[EXERCISE DESCRIPTION]: Give back each entry unchanged, minus pictures.

[AVAILABLE DATA]:
+ + +

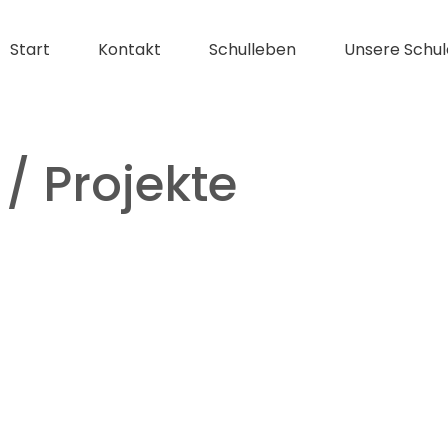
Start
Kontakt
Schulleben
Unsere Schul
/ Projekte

+ + +

[WRITTEN ANSWER]:
Start
Kontakt
Schulleben
Unsere Schul
/ Projekte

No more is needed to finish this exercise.